Tuesday, February 01, 2005
NORTHCOM is much more forthright about what it supposedly doesn't do than what it actually does. Its web site repeatedly, in many forms, notes that NORTHCOM is not a police auxiliary and that the Reconstruction-era Posse Comitatus Act prevents the military from meddling much in domestic affairs. Despite this, NORTHCOM readily, if somewhat vaguely, admits to "a cooperative relationship with federal agencies" and "information-sharing" among organizations. NORTHCOM's commander Gen. Ralph "Ed" Eberhart, who, the Wall Street Journal notes, is the "first general since the Civil War with operational authority exclusively over military forces within the U.S," was even more blunt when he told PBS's Newshour "[W]e are not going to be out there spying on people[, but] we get information from people who do."

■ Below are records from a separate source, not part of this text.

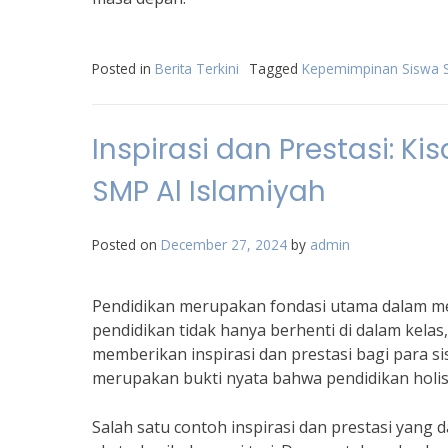
Posted in
Berita Terkini
Tagged
Kepemimpinan Siswa S
Inspirasi dan Prestasi: Ki
SMP Al Islamiyah
Posted on
December 27, 2024
by
admin
Pendidikan merupakan fondasi utama dalam mem
pendidikan tidak hanya berhenti di dalam kela
memberikan inspirasi dan prestasi bagi para sis
merupakan bukti nyata bahwa pendidikan holis
Salah satu contoh inspirasi dan prestasi yang d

Even putting NORTHCOM aside, the military has recently been creeping into civilian life in all sorts of ways. Back in 2003, for instance, Torch Concepts, an Army sub-contractor, was given JetBlue's entire 5.1 million passenger database, without the knowledge or consent of those on the list, for data-mining – a blatant breach of civilian privacy that the Army nonetheless judged not to violate the federal Privacy Act. Then, in 2004, Army intelligence agents were caught illegally investigating civilians at a conference on Islam at the University of Texas law school in Austin.